Luso laughed, a big noise, like horsemen crossing a bridge. “I offered a hundred ells,” he said, “because a hundred ells is all we’ve got to spare. I can’t offer any more, so take it or leave it. Anything they may have told you about the unlimited wealth of the met’Oc is almost certainly wrong. Or I could write you a bill of credit on our bank back Home. Completely worthless, of course. Father says we’ve got millions there, but it’s frozen. We can’t touch it, neither can the government. Crazy.” He sat down on the edge of a table, indescribably elegant. How could a human being make a simple movement so beautiful? “The thing is,” he went on, “I’m a practical man. I keep the peace. No, don’t laugh. It’s what I do. I spend my life keeping the peace, that’s my job. I keep the peace here between my father and the rest of us. I keep the
peace in the colony as a whole.” Marzo must have lost control of his face for a moment because he frowned at Luso. “You hadn’t realised that,” Luso said, “I’m disappointed. Still, I don’t do it to be appreciated. Think about it, will you? By and large, there’s no crime in the colony, no violence apart from the occasional domestic, hardly any petty theft, even. You know why? Because every no-good piece of rubbish in the colony comes up here, is why. I collect them, and I keep them in order. Once in a while I take them out raiding, and we steal a few head of cattle—no great loss, they belong to the Company, not real people. I have to do that, or they’d get fractious and out of hand. Also, my father reckons we need men-at-arms, guards, whatever you like to call them, to keep us safe from our enemies.” He shrugged, a big movement, a flow. “I wouldn’t know about that,” he said. “Maybe we’ve got enemies at Home who might turn up one day and want to cut our throats. Maybe it’s to protect us from your people in the town. Don’t ask me. That’s politics—my father handles that side of things. He just tells me we need men-at-arms, and I do as I’m told. And I keep the peace. You’re looking at me as if I’m mad, but it happens to be true. There’s peace, isn’t there, by and large? Well?”
Marzo nodded.
“You don’t think it just happens,” Luso said. “It doesn’t grow up out of the ground, and the stork doesn’t bring it.” He leaned forward a little.

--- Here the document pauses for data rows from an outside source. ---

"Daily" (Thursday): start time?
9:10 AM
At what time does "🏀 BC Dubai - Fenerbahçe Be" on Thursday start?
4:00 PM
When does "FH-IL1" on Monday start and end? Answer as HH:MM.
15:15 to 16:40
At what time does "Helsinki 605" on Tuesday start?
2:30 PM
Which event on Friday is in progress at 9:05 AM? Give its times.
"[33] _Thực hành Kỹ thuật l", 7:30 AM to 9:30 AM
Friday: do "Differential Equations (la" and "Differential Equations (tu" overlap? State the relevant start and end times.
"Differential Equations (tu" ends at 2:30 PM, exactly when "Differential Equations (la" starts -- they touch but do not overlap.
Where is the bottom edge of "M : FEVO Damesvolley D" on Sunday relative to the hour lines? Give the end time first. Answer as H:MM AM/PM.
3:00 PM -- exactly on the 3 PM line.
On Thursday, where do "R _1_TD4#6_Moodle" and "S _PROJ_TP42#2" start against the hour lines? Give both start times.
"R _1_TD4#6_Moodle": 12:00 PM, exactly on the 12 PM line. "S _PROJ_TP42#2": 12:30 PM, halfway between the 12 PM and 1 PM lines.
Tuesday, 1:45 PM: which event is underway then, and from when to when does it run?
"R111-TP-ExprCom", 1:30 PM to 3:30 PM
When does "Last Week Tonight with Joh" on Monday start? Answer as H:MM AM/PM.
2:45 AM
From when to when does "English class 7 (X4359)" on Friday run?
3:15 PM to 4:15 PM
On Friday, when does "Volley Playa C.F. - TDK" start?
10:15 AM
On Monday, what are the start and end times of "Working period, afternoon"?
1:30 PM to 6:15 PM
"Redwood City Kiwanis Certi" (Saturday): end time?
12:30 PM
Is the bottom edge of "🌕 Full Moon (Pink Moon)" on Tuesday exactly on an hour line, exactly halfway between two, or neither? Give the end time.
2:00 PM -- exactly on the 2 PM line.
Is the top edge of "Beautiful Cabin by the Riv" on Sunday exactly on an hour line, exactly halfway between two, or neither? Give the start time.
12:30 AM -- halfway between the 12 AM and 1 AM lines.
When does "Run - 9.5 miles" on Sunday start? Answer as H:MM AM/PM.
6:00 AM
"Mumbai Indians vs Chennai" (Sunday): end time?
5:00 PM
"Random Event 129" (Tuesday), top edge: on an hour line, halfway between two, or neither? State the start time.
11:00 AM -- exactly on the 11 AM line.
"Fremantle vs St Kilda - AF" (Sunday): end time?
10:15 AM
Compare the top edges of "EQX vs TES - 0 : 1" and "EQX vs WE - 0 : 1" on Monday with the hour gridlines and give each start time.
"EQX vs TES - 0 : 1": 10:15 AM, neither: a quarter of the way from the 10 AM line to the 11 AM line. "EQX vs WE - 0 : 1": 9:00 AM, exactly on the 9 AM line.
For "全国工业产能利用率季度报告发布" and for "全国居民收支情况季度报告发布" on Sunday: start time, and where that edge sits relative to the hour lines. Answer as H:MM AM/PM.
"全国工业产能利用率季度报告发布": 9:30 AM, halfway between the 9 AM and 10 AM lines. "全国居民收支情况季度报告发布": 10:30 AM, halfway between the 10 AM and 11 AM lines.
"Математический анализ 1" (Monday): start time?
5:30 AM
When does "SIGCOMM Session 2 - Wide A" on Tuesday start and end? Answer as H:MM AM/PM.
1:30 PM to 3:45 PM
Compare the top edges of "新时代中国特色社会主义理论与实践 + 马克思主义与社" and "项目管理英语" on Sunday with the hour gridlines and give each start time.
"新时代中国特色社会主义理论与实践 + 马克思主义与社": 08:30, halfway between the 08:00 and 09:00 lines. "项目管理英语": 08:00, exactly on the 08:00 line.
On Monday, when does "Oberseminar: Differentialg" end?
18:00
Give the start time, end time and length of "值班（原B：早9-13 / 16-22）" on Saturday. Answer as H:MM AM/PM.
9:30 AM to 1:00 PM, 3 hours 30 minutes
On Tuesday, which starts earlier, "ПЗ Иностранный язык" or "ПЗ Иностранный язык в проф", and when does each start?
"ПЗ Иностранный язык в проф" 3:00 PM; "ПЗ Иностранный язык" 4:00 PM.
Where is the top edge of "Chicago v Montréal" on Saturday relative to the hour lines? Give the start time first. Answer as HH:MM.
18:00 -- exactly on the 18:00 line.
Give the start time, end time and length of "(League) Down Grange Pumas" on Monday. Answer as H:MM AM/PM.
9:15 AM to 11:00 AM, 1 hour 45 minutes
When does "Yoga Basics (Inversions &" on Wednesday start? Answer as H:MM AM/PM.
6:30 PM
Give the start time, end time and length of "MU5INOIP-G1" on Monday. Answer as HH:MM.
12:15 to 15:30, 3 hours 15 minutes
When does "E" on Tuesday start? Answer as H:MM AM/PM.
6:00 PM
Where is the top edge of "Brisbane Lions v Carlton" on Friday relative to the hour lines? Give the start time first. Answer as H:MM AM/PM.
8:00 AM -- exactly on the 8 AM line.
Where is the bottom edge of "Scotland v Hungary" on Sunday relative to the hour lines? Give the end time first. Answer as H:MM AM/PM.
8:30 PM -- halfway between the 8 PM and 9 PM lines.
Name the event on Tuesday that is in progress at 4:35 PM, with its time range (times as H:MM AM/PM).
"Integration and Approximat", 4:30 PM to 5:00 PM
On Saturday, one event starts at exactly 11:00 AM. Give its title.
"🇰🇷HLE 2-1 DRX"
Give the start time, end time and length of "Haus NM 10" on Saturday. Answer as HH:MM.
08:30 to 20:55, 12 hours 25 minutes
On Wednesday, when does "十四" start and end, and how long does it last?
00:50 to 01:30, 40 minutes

Marzo wanted to move, but couldn’t. “All I’m asking is that you do a little bit to help me do my job. You go back to town, tell them the matter’s been dealt with and there won’t be any more trouble. You’re the smartest man in the colony, everybody knows that, and if you say it, they’ll listen. I’ll do my part and keep young Scarpedino on a tight leash, where he belongs. And if it works out, I can guarantee there won’t be any more cattle raids for a good long while. You can give them your word on that, and when it comes true they’ll remember who fixed it. They respect you, and with reason. You’re better than them, because you’re smart.” He smiled, spread his hands in an attractive gesture. “I think it’s a blessing in disguise, what’s happened. It’s about time we opened a dialogue, and I’m glad to have had a chance to get to know you and establish a working relationship. The main thing is that basically we’re on the same side. We want to keep the peace. That’s what matters, isn’t it?”